Kein Anspruch auf Anonymität für Ex-Stasi-Spitzel
München (dpa) Ein früherer Stasi-Spitzel muss mit der Veröffentlichung seines Namens leben. Das Oberlandesgericht München (OLG) verwarf am Dienstag die Berufung des ehemaligen inoffiziellen Mitarbeiters (IM) der Stasi gegen das erste Urteil des Landgerichtes.
Eine Revision ist nicht zugelassen. Der 56-Jährige muss weiter hinnehmen, dass sein Bild mit vollem Namen auf der Webseite www.stasi-in-erfurt.de des Münchner Epidemiologen und Autors Joachim Heinrich veröffentlicht wird.
Eine schriftliche Begründung der Entscheidung steht noch aus. Allerdings ließ der Vorsitzende Richter Walter Weidenkaff erkennen, dass sein Senat die Informationsfreiheit sowie das Recht auf Forschung und Lehre sehr hoch bewertet. Die Aufarbeitung der Zeitgeschichte sei auch auf die Zukunft gerichtet, sagte Weidenkaff unter Bezug auf ein Urteil des Bundesgerichtshofes. Sie zeige, welche Gefahr durch ein totalitäres System drohe und wie Wiederholungen zu vermeiden seien.

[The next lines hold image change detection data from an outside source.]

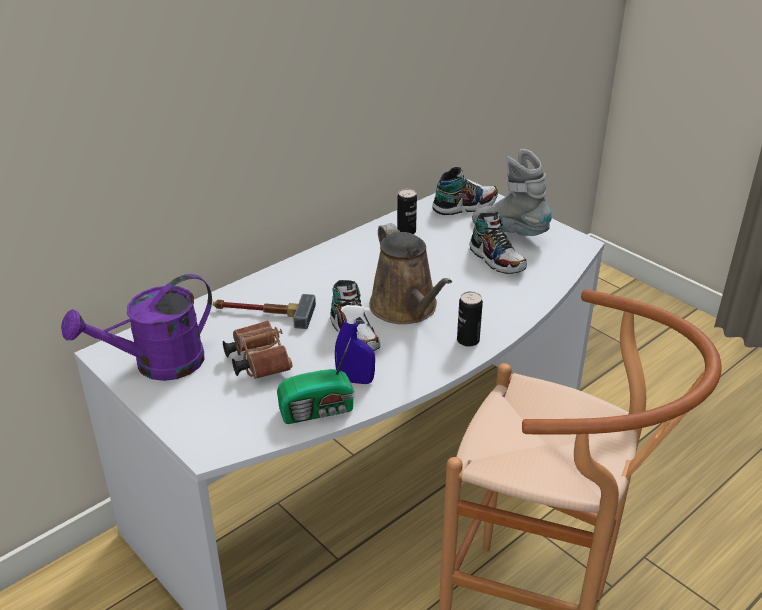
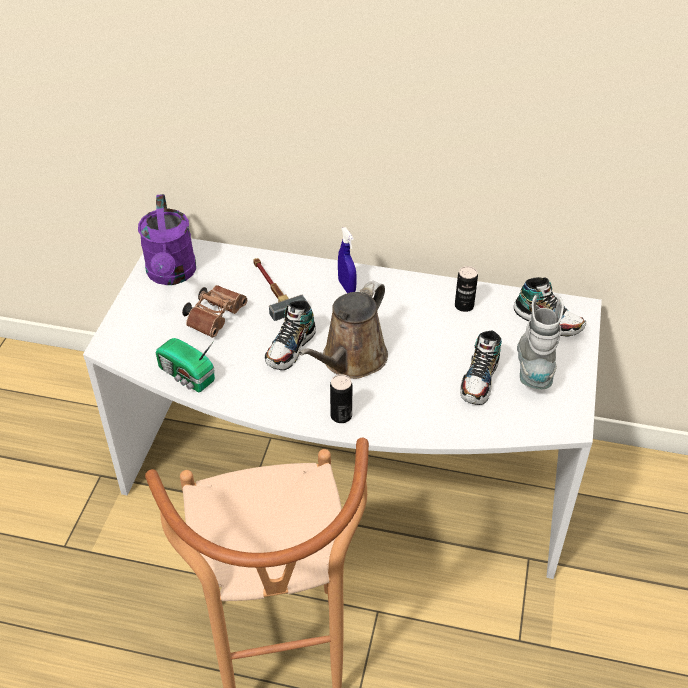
camera: 55 degrees right, 10 degrees up
purple watering can [61,274,212,381] -> purple watering can turned 120 degrees counterclockwise [138,194,196,285]
blue spray bottle [335,305,375,384] -> blue spray bottle moved to [338,227,357,293]

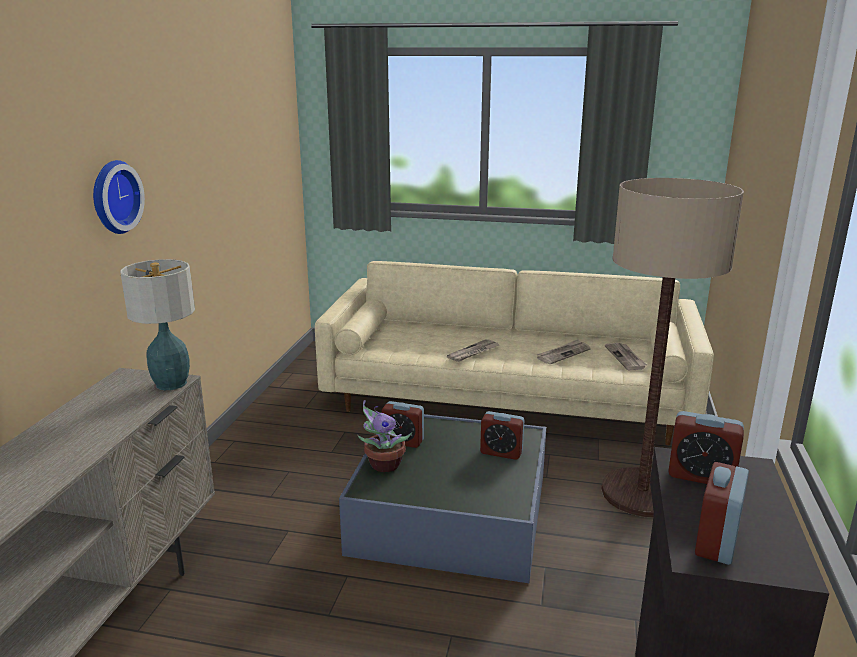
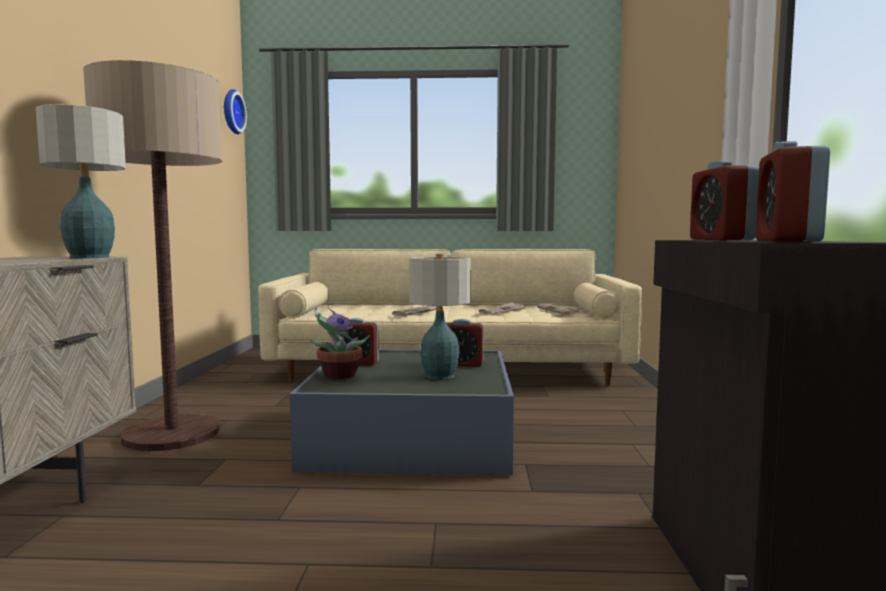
camera: 10 degrees left, 15 degrees down
wall clock [93,160,145,234] -> wall clock moved to [224,89,247,134]
floor lamp [601,178,744,517] -> floor lamp moved to [83,60,222,451]
alarm clock [668,411,744,484] -> alarm clock turned 75 degrees clockwise [690,161,759,240]
none -> table lamp [409,253,471,380]

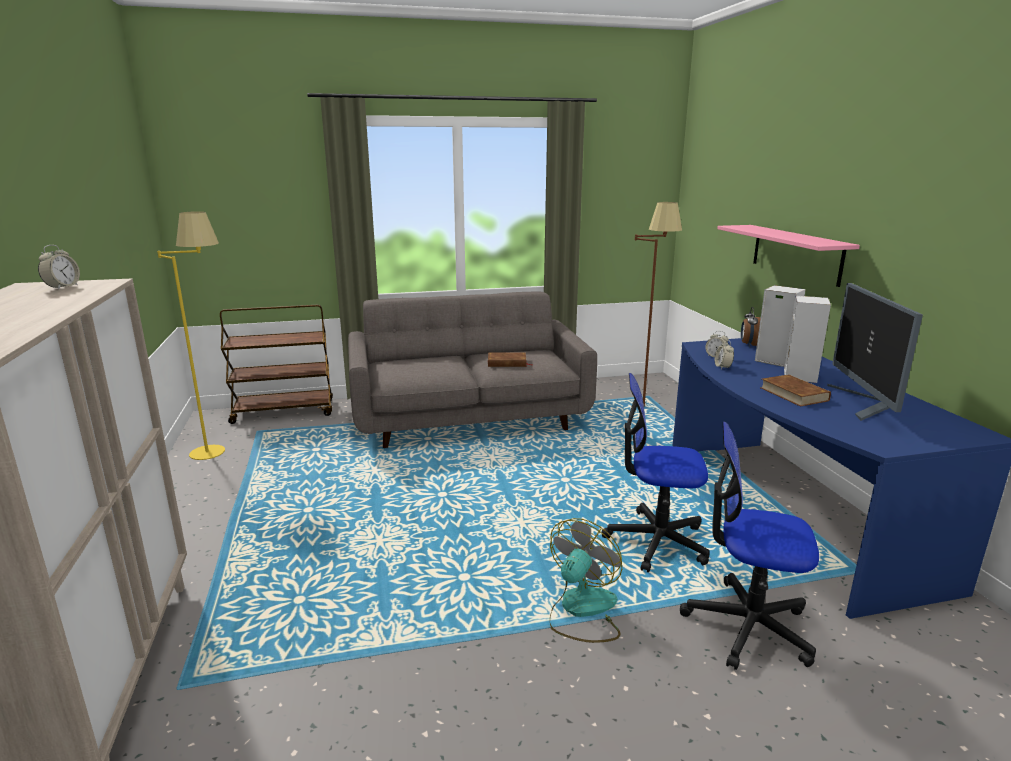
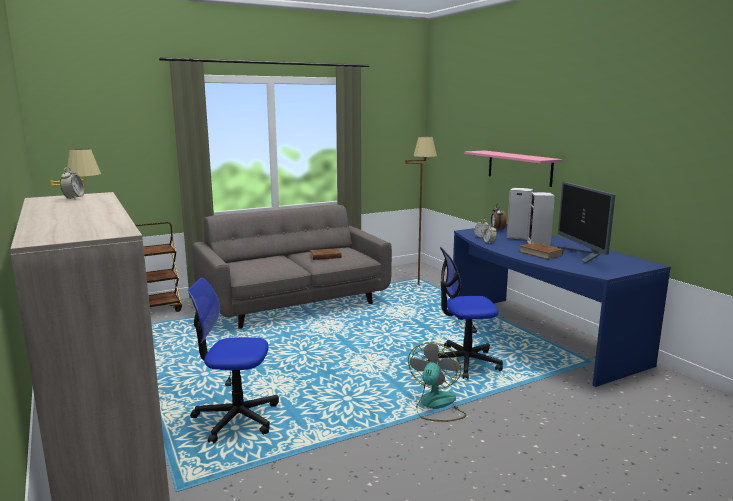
camera: 15 degrees left, 5 degrees down
office chair [680,422,819,670] -> office chair moved to [188,278,279,443]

Heinrich, zu DDR-Zeiten Leiter einer Umweltgruppe, hatte Foto und Namen des Ex-Spitzels veröffentlicht. Das Bild zeigt die Besetzung der Erfurter Stasi-Zentrale im Dezember 1989; der Kläger ist unter Bürgerrechtlern zu sehen. Darum hielten sie ihn nach der Wende für einen der Ihren. Heinrich, der nach seinen Angaben selbst vom IM „Schubert“ ausgespäht wurde, stellte das im Text richtig. Das von ihm veröffentlichte Bild sei ein „historisches Dokument“, betonte er im Prozess.
Der Ex-Spitzel bestritt seine Tätigkeit für die Stasi nicht, die er unter Druck und in nicht herausgehobener Position ausgeübt haben will: „Ich war der Arsch der Nation“. Dagegen sprechen aber für Heinrichs Anwalt die beträchtlichen Einkünfte von etwa 600 DDR-Mark monatlich plus Aufwandsentschädigungen für den Spitzel. Dafür habe der Kläger „eine Reihe von Leuten verraten und ihnen schwere Nachteile zugefügt“.
Der Rechtsstreit ist möglicherweise noch nicht beendet. Der Klägeranwalt erwägt eine Beschwerde gegen die Nichtzulassung der Revision.